How can you add these images? You can upload the images somewhere on the internet that allows image linking, and include the image in your instructions. Or, ideally, if you know how to use GitHub, you can issue a Git Pull Request to upload the images to the LOST/Pictures/NameofPage folder, and link to the images there. Alternately, post in Issues asking for collaborator status so you can upload directly without doing a Pull Request.
Please be sure to add alt text to images for sight-impaired users.
Data
Ideally, the same data set will be uploaded to LOST directly in a format accessible by many languages (like CSV) in the Data/name-of-your-page/
folder, and then that data can be used for implementation in all languages on the page. This is not required, but is encouraged.
How can you upload data? You can use a Git Pull Request to upload a data set.
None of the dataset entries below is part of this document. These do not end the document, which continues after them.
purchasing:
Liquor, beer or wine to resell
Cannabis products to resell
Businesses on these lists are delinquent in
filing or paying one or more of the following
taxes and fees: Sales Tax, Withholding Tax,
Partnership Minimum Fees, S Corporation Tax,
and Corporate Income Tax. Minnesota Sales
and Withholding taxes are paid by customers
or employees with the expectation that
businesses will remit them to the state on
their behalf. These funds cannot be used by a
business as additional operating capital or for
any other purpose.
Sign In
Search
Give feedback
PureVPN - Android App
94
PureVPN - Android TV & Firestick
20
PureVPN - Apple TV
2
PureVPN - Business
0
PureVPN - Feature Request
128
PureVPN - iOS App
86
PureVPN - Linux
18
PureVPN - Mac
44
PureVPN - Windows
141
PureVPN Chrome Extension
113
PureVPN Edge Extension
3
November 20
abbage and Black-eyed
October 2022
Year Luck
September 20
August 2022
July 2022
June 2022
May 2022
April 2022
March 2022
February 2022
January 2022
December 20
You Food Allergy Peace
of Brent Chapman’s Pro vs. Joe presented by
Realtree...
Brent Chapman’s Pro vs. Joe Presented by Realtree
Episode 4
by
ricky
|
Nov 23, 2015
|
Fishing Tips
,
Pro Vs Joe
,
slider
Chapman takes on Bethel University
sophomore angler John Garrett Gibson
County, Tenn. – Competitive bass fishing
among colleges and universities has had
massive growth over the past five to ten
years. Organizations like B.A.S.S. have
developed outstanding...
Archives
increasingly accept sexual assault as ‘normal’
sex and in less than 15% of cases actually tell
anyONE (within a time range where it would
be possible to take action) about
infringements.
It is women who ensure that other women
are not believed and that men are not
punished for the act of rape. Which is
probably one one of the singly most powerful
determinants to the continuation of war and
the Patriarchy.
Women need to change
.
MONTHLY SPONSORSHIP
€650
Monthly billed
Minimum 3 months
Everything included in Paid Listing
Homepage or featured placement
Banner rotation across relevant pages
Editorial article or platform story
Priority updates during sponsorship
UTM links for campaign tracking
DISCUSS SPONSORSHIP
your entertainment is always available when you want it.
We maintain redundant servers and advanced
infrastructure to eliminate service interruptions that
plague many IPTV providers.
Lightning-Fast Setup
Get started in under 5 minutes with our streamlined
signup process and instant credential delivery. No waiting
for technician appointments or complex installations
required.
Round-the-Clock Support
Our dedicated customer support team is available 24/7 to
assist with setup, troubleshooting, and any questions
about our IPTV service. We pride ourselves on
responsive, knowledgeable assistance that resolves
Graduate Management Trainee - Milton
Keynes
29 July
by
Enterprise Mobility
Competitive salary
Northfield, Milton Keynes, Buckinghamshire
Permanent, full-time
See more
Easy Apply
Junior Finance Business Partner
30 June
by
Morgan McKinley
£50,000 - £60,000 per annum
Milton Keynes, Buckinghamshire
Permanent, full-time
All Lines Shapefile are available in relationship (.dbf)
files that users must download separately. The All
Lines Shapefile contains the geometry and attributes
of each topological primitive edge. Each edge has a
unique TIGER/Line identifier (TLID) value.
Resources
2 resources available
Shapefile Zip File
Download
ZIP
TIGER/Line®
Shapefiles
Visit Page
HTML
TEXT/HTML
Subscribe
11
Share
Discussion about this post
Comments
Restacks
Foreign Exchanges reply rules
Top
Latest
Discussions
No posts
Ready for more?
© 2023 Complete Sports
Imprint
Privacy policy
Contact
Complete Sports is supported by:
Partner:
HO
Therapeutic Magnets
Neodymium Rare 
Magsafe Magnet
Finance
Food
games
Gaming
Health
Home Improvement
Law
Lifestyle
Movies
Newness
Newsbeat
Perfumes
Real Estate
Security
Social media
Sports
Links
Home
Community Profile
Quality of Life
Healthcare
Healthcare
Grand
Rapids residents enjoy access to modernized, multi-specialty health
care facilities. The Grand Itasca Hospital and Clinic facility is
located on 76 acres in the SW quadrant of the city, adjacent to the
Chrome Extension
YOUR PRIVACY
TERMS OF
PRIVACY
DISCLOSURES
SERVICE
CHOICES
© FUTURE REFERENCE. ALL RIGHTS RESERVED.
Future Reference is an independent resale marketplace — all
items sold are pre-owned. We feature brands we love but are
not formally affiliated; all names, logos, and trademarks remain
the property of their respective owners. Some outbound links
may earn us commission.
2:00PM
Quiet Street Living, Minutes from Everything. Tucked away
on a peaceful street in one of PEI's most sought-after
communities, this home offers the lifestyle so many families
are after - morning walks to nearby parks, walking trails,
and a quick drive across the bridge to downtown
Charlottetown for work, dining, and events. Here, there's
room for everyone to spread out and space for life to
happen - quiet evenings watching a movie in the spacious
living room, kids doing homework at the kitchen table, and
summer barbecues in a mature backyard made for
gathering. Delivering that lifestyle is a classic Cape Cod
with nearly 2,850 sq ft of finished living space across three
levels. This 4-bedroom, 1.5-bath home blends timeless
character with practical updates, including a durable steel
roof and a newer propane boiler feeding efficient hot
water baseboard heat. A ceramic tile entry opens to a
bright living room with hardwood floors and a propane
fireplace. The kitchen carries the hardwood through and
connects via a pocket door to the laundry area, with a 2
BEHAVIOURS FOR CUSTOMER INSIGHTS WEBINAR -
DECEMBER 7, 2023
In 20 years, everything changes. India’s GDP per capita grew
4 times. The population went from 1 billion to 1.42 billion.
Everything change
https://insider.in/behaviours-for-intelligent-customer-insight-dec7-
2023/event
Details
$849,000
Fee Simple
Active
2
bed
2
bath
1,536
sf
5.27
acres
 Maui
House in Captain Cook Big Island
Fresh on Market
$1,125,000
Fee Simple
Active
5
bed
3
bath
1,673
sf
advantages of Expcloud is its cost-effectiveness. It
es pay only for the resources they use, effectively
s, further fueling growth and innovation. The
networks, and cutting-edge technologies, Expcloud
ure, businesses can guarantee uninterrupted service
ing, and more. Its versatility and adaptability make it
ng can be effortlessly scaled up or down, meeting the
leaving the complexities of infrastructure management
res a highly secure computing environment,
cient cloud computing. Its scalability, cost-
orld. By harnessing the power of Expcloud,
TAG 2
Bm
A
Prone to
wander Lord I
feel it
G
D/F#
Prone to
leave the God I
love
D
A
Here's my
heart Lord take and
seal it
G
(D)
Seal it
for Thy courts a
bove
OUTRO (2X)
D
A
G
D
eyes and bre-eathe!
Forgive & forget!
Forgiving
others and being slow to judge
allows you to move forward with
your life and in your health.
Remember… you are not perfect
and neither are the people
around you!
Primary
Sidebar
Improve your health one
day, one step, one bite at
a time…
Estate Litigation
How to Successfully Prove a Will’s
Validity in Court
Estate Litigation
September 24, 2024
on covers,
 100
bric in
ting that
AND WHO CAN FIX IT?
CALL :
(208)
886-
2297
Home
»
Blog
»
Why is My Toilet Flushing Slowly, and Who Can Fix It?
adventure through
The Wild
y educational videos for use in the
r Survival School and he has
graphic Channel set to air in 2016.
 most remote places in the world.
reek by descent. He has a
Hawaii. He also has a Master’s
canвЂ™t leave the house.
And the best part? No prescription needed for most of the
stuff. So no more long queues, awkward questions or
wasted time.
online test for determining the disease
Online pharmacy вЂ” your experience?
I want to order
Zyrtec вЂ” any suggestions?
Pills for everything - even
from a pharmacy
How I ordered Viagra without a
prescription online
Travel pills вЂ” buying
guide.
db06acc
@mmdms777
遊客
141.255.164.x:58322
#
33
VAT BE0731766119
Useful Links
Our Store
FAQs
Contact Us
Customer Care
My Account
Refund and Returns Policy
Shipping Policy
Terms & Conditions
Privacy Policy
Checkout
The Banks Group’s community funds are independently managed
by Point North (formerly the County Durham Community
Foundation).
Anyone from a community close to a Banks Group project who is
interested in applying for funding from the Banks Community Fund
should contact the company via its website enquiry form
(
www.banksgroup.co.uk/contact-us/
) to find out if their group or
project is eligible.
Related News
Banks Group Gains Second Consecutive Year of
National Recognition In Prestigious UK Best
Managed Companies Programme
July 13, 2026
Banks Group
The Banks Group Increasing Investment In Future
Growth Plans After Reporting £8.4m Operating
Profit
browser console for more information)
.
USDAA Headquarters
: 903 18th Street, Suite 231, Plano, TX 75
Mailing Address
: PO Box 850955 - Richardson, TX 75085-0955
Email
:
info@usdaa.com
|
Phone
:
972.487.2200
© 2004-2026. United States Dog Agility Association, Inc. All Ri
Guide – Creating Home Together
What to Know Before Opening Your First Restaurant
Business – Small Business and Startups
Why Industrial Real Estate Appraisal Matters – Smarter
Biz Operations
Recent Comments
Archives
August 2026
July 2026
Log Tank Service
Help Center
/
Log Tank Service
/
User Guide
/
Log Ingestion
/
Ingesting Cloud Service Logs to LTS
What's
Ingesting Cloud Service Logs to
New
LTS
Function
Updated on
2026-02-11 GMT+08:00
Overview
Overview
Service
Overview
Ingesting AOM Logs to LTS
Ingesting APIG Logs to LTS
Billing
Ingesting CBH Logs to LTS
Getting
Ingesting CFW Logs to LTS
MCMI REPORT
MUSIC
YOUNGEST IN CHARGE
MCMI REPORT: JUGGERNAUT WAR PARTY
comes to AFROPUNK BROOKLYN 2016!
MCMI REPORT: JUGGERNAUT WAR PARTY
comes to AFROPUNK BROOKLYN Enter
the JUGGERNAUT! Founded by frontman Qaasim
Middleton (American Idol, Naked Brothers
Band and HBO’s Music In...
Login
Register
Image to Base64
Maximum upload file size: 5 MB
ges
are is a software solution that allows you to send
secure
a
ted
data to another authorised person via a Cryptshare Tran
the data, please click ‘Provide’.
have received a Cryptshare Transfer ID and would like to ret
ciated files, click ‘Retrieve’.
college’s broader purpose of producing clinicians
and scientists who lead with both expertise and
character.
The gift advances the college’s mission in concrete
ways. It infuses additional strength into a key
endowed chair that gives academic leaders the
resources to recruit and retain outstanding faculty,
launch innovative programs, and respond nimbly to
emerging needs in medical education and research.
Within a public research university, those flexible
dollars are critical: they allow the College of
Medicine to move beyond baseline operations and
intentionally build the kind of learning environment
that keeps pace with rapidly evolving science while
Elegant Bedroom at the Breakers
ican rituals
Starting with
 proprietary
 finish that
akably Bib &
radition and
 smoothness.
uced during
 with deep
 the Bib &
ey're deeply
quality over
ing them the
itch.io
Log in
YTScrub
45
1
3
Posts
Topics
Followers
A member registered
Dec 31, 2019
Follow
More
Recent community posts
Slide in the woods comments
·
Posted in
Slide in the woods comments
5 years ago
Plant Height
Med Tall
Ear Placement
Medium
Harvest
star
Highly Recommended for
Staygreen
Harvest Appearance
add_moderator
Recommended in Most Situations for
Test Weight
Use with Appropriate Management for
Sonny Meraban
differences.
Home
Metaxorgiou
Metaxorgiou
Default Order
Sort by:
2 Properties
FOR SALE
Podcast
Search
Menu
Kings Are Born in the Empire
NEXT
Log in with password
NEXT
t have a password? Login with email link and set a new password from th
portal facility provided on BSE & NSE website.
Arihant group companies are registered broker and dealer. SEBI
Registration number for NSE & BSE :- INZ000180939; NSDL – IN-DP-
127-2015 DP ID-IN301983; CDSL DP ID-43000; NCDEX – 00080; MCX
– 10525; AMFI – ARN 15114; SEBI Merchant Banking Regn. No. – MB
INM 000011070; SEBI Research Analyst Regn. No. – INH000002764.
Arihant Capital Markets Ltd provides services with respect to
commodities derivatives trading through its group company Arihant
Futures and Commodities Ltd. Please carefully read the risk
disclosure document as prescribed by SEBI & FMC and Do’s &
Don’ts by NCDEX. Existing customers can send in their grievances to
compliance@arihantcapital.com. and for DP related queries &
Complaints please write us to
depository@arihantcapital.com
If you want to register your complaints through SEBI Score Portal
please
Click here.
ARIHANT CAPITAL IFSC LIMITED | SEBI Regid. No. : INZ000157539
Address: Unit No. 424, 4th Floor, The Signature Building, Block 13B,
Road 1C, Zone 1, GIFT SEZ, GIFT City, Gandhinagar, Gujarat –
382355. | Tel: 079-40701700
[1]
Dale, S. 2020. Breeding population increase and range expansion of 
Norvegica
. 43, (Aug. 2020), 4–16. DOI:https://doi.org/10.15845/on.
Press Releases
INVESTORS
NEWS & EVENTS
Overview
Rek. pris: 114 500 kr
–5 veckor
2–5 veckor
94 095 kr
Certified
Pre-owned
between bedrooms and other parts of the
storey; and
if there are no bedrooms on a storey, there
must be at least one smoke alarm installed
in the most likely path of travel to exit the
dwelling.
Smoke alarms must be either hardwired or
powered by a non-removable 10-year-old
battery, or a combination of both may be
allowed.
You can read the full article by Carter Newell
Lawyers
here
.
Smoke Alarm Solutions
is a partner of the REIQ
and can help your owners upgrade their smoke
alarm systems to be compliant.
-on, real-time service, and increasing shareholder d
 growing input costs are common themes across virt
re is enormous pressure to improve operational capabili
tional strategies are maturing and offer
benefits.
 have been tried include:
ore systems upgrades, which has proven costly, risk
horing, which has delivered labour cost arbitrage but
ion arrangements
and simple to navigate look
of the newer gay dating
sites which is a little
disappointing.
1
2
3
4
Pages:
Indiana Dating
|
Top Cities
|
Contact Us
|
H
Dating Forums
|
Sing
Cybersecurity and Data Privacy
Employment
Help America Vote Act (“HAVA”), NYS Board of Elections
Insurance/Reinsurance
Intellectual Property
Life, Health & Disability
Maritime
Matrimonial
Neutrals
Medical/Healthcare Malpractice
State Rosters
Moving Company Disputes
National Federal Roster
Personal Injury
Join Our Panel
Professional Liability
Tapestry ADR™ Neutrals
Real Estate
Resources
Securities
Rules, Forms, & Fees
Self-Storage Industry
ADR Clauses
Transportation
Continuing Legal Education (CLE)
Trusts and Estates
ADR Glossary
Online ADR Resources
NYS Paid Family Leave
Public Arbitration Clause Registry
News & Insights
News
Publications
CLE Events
Alternately, post in Issues asking for collaborator status so you can upload directly without doing a Pull Request.
- What techniques are important enough to be their own page? This is a little subjective, but if you're writing about X, which is a minor option/variant of Y, then you can just include it on the Y page. If X is a different technique or a variant of Y that is used in different circumstances or produces meaningfully different output, then give X its own page.
- How should I title my page? The filename for a page is a little restricted - it can't be too long, and it doesn't allow special characters like / or (). So pick a single, concise description of the technique you're talking about. You can be more descriptive in the in-page title (the title on the first line with the H1/# heading), and when you include your page on one of the Category pages. So Ordinary Least Squares might be the filename, and Ordinary Least Squares (Linear Regression) might be the H1 heading and how you describe it on the Estimation page.
- What languages can I include in Implementations? Any language is valid as long as it's something people actually do statistical analysis in. Don't include something just because you can (I mean, you can technically do OLS in assembly but is that useful for anyone?), but because you think someone will find it useful.
- Should I include the output of my code? For data visualization, yes! Just keep the images relatively small so they don't crowd the page. See the Implementations section above for how to add images. If your output is not visual, there's probably no need to include output unless you think that it is especially important for some technique.
- How can I discuss what I'm doing with other contributors? GitHub Wiki, unlike Wikipedia, does not have Talk pages for contributors to discuss changes to a page. Instead, head to the Issues page and find (or post) a thread with the title of the page you're talking about.
- How can I [add an image/link to another LOST page/add an external link/bold text] in the LOST wiki? See the Guide to Editing Wiki Content.
- I want to contribute but I do not like all the rules and structure on this page. I don't even want my FAQ entry to be a question. Just let me write what I want. If you have valuable knowledge about statistical techniques to share with people and are able to explain things clearly, I don't want to stop you. So go for it. Maybe post something in Issues when you're done and perhaps someone else will help make your page more consistent with the rest of the Wiki. I mean, it would be nicer if you did that yourself, but hey, we all have different strengths, right?